衝撃波における宇宙線加速のメカニズムとしては、フェルミ加速と呼ばれる標準モデルが存在します。このメカニズムは初期に光の速さと同程度の速度を持った宇宙線の「種」となる電子の加速を自然に説明することができます。では、その「種」は一体どのように作られるのか、またその量はどれくらいなのか、この問題は1970年代後半に標準モデルが提唱されて以降、約40年間の長きに渡って謎とされてきました。これが本研究が対象とした宇宙線電子加速の「はじめの一歩」の問題です。これまでにも数多くの研究者がこの問題に対する答えを探してきましたが、これまで考えられてきた解決策にはいずれも観測的な裏付けがなく、諸説紛々とした状態にありました。

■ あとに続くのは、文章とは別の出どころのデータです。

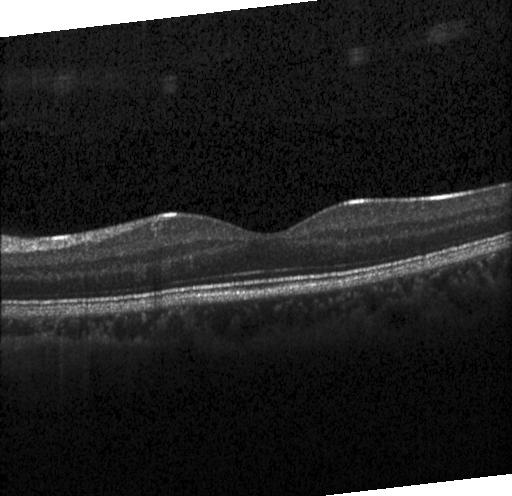
Optical coherence tomography B-scan; spectral-domain OCT — Dx: no evidence of CNV, DME, or drusen.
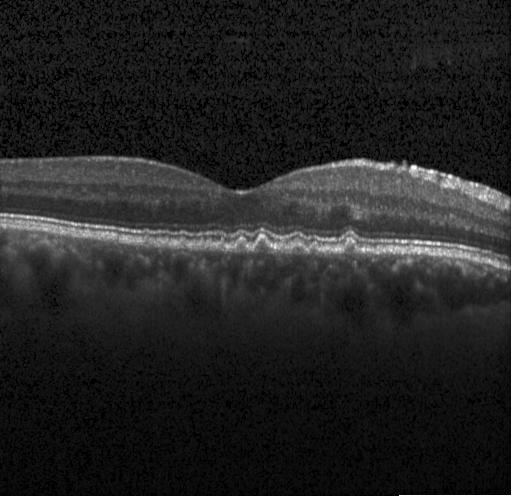 OCT B-scan; Heidelberg Spectralis OCT system.
Diagnosis: sub-RPE drusenoid deposits.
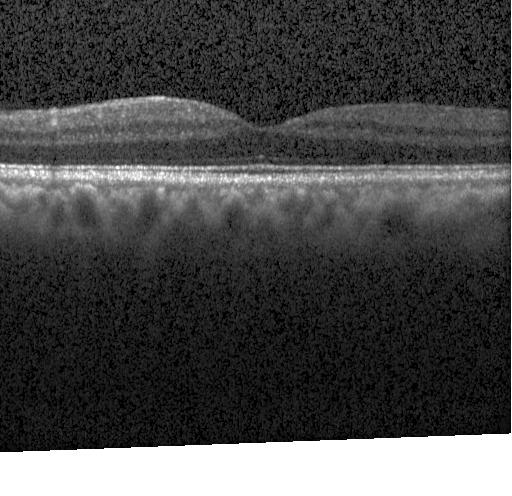 Retinal OCT cross-section; spectral-domain optical coherence tomography
Diagnosis: no evidence of CNV, DME, or drusen.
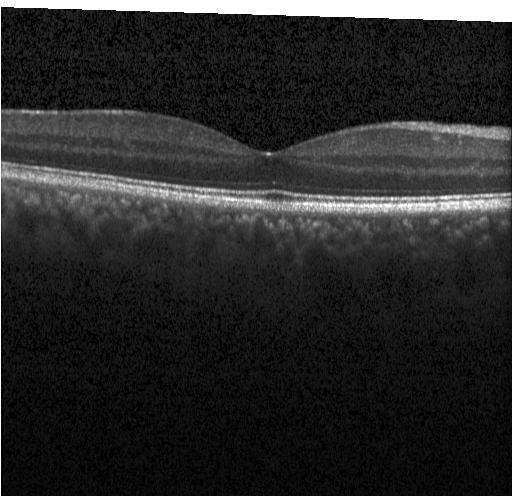
Dx: no choroidal neovascularization, diabetic macular edema, or drusen.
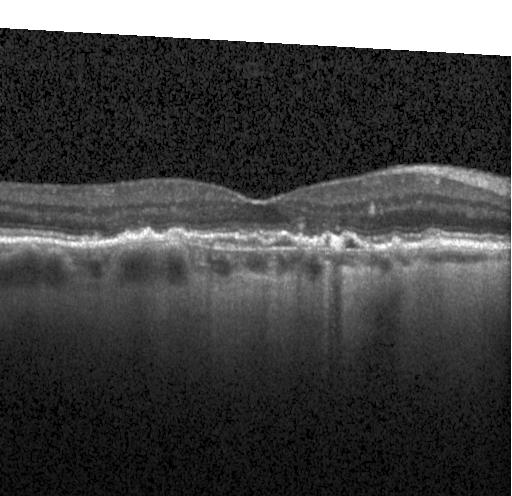

Through the macula; optical coherence tomography B-scan; instrument: Heidelberg Spectralis — Impression: a choroidal neovascular membrane.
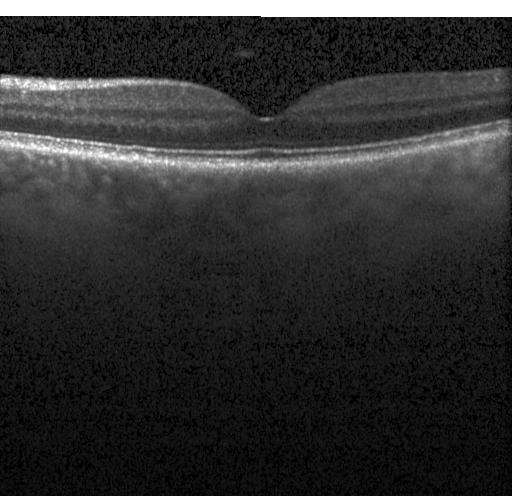

OCT line scan
Diagnosis: no choroidal neovascularization, no diabetic macular edema, and no drusen.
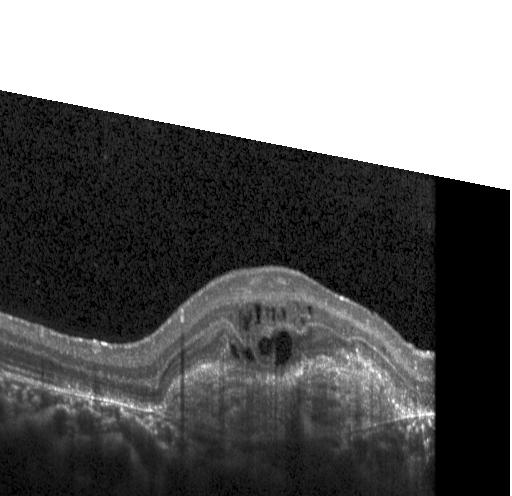
Macular OCT demonstrating a choroidal neovascular membrane.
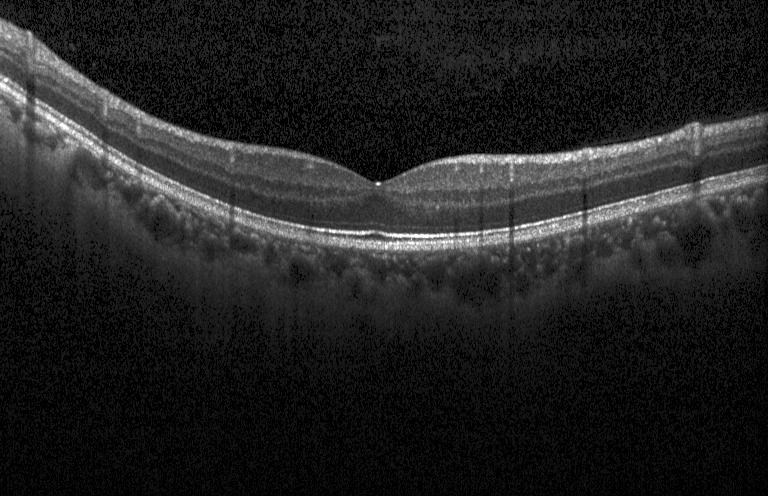

Spectral-domain OCT B-scan: no evidence of choroidal neovascularization, diabetic macular edema, or drusen.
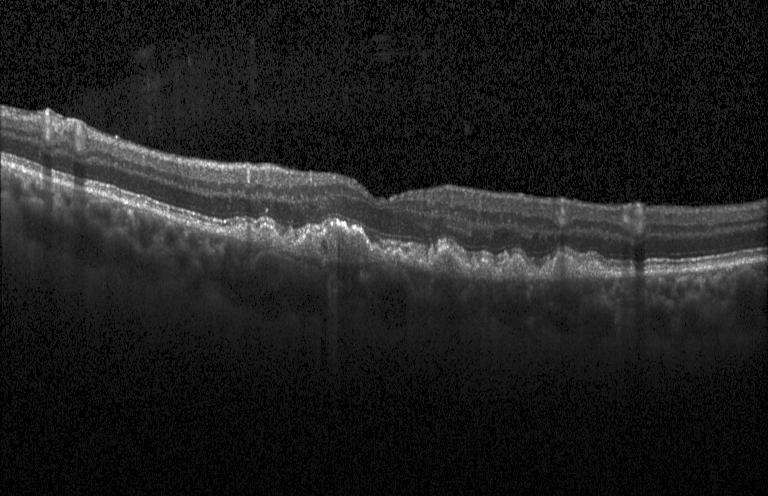
Instrument: Heidelberg Spectralis. Retinal OCT cross-section. The scan shows a choroidal neovascular membrane.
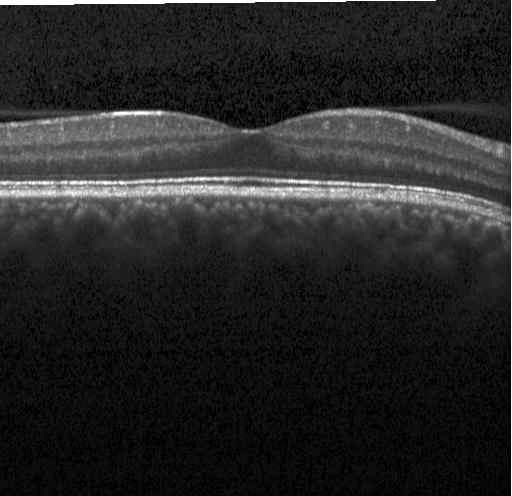 OCT scan showing no evidence of choroidal neovascularization, diabetic macular edema, or drusen.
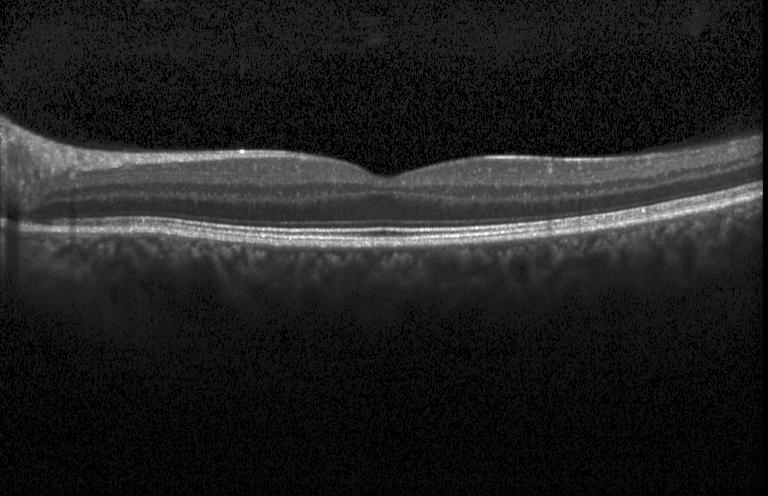 Centered on the fovea, optical coherence tomography scan.
Macular OCT: no CNV, DME, or drusen.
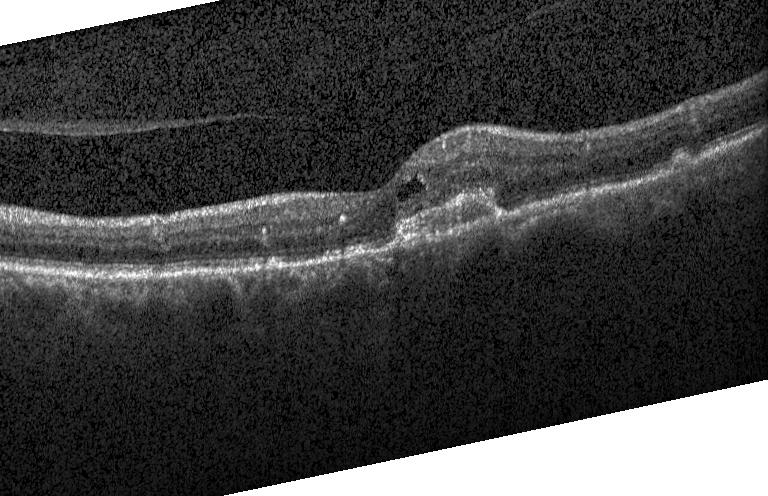

Horizontal scan through the fovea. Optical coherence tomography B-scan. SD-OCT
OCT finding: CNV.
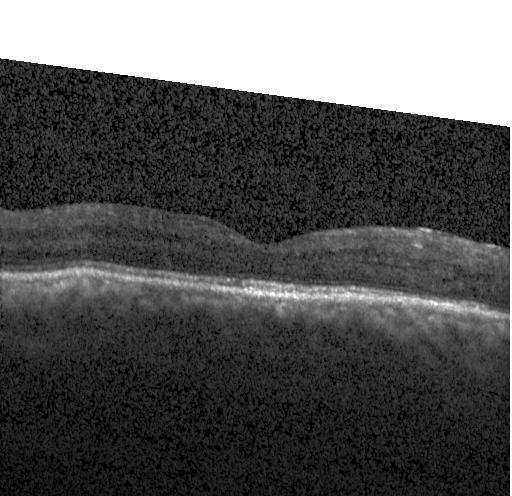 Retinal OCT B-scan.
OCT finding: no CNV, no DME, and no drusen.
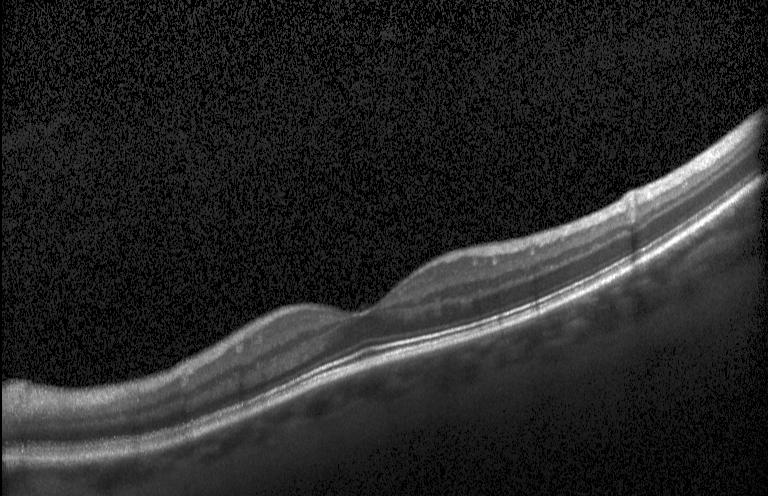
Optical coherence tomography B-scan, spectral-domain optical coherence tomography — Dx: no choroidal neovascularization, diabetic macular edema, or drusen.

実は、地球近傍で観測される衝撃波では、この「はじめの一歩」が起こっていないことが知られています。地球近傍の衝撃波は人工衛星が直接その場で電子・陽子などの荷電粒子や電磁場を直接測定することができるため、遠い天体から発せられる電磁波を用いる天文観測よりも遥かに多くの情報を得ることができます。しかしながら、地球近傍の衝撃波では通常は宇宙線のような光の速さと同程度の速度を持つ電子は観測されません。これは「はじめの一歩」が起こっていないということを意味しています。すなわち、地球近傍の衝撃波と、宇宙線を加速している遠い天体の衝撃波の観測結果は一見すると矛盾しているように見えていたのです。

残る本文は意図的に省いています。